**PROBLEM STATEMENT**
Find every line in the records that holds the string "Taxi". Copy each one.

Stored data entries
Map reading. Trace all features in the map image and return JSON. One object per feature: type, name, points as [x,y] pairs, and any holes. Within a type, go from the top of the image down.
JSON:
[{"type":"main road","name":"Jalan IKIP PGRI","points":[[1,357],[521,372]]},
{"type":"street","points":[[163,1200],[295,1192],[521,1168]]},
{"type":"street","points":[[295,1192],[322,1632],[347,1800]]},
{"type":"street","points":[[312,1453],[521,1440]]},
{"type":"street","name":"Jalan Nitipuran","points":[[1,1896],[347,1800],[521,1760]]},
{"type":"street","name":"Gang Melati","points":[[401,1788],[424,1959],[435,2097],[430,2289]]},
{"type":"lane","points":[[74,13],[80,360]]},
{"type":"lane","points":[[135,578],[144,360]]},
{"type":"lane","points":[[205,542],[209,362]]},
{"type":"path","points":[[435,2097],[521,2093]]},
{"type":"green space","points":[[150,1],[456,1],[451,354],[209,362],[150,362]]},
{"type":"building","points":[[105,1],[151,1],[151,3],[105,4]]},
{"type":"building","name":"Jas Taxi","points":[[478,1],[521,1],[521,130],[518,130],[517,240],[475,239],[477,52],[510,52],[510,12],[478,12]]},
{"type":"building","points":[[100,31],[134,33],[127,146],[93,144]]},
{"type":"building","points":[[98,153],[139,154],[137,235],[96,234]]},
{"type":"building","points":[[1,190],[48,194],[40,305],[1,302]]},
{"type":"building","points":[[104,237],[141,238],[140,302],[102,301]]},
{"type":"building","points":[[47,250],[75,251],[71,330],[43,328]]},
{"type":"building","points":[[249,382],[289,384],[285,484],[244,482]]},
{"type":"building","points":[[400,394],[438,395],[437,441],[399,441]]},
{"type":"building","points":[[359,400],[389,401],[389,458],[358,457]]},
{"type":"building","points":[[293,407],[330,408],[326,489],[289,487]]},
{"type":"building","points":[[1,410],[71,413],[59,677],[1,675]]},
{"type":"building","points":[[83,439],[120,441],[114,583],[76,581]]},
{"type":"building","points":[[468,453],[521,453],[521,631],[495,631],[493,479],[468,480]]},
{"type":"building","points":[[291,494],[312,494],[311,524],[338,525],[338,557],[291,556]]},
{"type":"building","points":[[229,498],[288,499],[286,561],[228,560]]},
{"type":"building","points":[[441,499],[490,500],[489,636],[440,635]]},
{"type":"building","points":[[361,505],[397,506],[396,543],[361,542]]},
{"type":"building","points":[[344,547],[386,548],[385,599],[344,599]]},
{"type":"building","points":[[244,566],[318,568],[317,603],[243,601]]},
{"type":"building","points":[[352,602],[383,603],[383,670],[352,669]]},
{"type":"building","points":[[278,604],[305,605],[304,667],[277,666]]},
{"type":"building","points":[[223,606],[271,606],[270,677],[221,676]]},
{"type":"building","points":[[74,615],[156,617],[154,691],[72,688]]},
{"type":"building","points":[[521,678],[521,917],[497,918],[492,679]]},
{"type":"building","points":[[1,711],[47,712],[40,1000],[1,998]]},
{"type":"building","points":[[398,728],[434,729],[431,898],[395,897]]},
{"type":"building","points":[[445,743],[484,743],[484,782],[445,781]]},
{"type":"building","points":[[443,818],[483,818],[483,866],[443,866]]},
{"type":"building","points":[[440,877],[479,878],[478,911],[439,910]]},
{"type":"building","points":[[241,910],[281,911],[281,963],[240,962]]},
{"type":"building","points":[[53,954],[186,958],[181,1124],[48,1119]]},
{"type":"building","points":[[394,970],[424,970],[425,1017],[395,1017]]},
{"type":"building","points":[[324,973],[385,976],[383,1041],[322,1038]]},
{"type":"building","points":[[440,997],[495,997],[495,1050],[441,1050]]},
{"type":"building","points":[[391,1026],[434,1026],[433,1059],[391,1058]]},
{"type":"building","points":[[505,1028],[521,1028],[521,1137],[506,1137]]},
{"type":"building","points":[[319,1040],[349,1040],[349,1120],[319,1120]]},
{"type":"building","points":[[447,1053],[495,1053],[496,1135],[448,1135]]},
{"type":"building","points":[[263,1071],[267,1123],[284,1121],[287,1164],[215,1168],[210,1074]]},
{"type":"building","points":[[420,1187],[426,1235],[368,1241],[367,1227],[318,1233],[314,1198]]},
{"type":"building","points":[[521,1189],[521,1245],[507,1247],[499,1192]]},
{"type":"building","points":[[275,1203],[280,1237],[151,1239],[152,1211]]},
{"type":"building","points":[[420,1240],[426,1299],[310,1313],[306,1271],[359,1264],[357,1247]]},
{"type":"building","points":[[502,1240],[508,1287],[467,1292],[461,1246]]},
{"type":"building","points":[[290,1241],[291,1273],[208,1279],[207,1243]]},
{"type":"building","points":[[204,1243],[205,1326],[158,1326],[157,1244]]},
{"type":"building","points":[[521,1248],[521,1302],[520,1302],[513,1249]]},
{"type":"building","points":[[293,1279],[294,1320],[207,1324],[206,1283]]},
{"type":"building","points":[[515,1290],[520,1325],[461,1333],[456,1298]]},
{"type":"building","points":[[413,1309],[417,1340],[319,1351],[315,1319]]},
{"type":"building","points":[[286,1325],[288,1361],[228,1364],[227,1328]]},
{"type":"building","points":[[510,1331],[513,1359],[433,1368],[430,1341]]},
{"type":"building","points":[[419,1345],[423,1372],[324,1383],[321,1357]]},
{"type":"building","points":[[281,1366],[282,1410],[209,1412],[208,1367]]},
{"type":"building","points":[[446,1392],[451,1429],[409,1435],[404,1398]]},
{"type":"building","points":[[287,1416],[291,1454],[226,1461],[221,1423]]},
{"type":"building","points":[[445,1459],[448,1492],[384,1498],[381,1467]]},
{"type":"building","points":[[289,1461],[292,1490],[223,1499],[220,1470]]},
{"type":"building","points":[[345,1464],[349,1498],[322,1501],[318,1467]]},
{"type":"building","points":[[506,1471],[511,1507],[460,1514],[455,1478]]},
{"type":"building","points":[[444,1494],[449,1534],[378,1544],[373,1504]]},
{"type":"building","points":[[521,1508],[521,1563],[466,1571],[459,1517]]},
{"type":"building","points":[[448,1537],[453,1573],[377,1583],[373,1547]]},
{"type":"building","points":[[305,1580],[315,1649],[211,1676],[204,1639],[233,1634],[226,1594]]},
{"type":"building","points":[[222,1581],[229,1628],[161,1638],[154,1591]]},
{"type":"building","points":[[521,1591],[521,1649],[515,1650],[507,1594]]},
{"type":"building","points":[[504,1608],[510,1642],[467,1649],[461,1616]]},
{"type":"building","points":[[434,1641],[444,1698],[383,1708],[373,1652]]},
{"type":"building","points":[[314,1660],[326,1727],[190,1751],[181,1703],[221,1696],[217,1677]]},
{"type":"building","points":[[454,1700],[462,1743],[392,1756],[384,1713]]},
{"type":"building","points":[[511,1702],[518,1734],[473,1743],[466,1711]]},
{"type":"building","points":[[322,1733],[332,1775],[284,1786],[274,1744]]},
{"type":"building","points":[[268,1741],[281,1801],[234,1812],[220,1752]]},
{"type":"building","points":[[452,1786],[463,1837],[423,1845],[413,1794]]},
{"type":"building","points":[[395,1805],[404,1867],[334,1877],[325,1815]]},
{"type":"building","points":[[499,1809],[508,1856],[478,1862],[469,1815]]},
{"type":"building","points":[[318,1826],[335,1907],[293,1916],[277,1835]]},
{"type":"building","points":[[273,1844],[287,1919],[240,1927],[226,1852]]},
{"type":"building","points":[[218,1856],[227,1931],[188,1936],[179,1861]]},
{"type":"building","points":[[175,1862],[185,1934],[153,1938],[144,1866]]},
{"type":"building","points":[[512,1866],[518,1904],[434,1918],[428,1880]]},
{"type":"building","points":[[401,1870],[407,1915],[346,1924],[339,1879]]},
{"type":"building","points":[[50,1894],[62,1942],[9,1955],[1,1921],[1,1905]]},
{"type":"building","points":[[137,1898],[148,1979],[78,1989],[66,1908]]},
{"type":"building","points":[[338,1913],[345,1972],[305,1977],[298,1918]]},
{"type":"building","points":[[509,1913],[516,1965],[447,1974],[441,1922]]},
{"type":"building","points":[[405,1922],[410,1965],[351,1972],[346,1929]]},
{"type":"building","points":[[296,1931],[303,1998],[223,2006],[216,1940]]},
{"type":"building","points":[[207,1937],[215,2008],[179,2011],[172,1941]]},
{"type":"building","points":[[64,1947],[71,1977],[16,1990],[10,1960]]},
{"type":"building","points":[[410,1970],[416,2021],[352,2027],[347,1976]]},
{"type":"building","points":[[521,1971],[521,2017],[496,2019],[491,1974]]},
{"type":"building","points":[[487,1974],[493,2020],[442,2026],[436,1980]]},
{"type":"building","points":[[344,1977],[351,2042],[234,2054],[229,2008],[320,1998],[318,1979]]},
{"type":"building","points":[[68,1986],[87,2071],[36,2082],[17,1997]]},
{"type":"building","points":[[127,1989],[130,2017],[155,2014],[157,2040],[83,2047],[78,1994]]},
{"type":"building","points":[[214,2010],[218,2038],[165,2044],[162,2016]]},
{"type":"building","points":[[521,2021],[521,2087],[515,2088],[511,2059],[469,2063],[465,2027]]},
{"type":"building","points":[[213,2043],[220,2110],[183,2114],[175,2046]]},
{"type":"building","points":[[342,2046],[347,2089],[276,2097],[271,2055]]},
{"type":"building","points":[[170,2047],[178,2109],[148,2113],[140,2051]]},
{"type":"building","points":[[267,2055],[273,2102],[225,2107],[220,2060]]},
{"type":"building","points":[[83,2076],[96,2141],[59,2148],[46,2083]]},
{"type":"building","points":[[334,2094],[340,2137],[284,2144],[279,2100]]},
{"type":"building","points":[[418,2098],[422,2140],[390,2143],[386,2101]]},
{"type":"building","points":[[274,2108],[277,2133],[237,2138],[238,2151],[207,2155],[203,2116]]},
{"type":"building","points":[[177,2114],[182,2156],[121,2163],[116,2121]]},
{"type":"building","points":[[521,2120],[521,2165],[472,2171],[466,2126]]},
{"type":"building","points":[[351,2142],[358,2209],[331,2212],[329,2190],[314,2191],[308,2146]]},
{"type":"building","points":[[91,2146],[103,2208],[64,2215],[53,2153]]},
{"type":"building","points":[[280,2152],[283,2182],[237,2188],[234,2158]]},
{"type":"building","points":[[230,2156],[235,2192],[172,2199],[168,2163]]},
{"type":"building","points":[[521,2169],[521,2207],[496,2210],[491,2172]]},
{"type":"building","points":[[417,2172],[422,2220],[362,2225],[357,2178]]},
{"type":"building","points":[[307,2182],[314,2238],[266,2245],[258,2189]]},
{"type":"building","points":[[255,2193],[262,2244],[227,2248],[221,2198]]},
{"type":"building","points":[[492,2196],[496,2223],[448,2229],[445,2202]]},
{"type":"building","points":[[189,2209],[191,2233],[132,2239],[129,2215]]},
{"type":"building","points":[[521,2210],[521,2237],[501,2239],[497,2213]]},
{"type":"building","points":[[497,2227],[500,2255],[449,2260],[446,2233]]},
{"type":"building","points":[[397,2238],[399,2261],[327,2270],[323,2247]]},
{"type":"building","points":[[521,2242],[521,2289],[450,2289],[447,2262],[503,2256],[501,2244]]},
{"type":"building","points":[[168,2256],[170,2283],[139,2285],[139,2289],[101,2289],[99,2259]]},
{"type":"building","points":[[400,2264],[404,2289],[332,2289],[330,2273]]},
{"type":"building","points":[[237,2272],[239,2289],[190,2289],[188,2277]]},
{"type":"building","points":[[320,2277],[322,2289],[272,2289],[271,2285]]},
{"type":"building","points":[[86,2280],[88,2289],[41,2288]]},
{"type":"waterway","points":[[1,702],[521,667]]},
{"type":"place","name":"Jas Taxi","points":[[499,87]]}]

**PROBLEM SOLUTION**
{"type":"building","name":"Jas Taxi","points":[[478,1],[521,1],[521,130],[518,130],[517,240],[475,239],[477,52],[510,52],[510,12],[478,12]]},
{"type":"place","name":"Jas Taxi","points":[[499,87]]}]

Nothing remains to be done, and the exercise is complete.